* [Exercise] In the excerpt about Peniuta below, translate this sentence into Spanish: "Peniuta spent the last two years of the COVID-19 pandemic deciding he was going to expand his knowledge of algebra."

* [Text excerpt]

- - -

SUPPLIED “(Casimir) was a real renaissance man. He had a million interests,” said Joanna Blais, Peniuta’s wife.
Peniuta’s insatiable thirst for knowledge led him to wine making, sailing, mushroom and berry picking, and collecting radioactive rocks. He was a fountain of knowledge and trivia, and could talk to anyone about anything, embracing the learning process through any obstacle or challenge.
“He was the most curious man you’ve ever met,” says Blais. “He was a real renaissance man. He had a million interests.
“He was an accomplished artist; he was a musician (guitar, harp and piano) and he spoke four languages. He was never boring.”
SUPPLIED Peniuta’s insatiable thirst for knowledge led him to wine making, sailing, mushroom and berry picking, and collecting radioactive rocks.
Peniuta spent the last two years of the COVID-19 pandemic deciding he was going to expand his knowledge of algebra.
“There was always something that he was going to learn, even when retired. He could throw himself in 100 per cent, deciding that he was going to learn whatever. At one point, he decided he was going to make instruments,” says Blais, who treasures his hand-crafted musical instruments, harps and flutes.
‘His favourite saying was: ‘If you don’t know how to do it and you want to do it, you gotta learn how to do it.’ He was that way with his students, children, grandchildren… He loved being a grandpa. If they wanted to go pick frogs, for a walk, he loved that. He was kind of like permanently a five-year-old in terms of interest in adventure. He had a really severe case of ADHD; his story could have been very different if he had not had good teachers,” Blais says.

- - -

* [Study material]
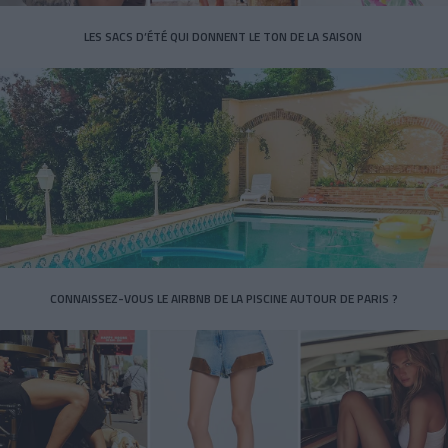
LES SACS D’ÉTÉ QUI DONNENT LE TON DE LA SAISON
CONNAISSEZ-VOUS LE AIRBNB DE LA PISCINE AUTOUR DE PARIS ?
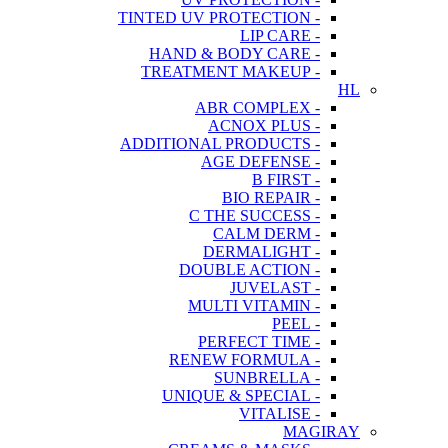
- TINTED UV PROTECTION
- LIP CARE
- HAND & BODY CARE
- TREATMENT MAKEUP
HL
- ABR COMPLEX
- ACNOX PLUS
- ADDITIONAL PRODUCTS
- AGE DEFENSE
- B FIRST
- BIO REPAIR
- C THE SUCCESS
- CALM DERM
- DERMALIGHT
- DOUBLE ACTION
- JUVELAST
- MULTI VITAMIN
- PEEL
- PERFECT TIME
- RENEW FORMULA
- SUNBRELLA
- UNIQUE & SPECIAL
- VITALISE
MAGIRAY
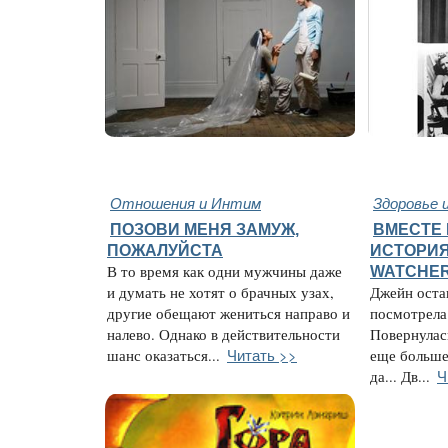
Отношения и Интим
Здоровье 
ПОЗОВИ МЕНЯ ЗАМУЖ,
ВМЕСТЕ 
ПОЖАЛУЙСТА
ИСТОРИЯ
В то время как одни мужчины даже
WATCHE
и думать не хотят о брачных узах,
Джейн остан
другие обещают жениться направо и
посмотрела 
налево. Однако в действительности
Повернулас
Читать >>
шанс оказаться...
еще больше.
Ч
да... Дв...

- - -

* [Result of this task] Peniuta pasó los dos últimos años de la pandemia de COVID-19 decidido a ampliar sus conocimientos de álgebra.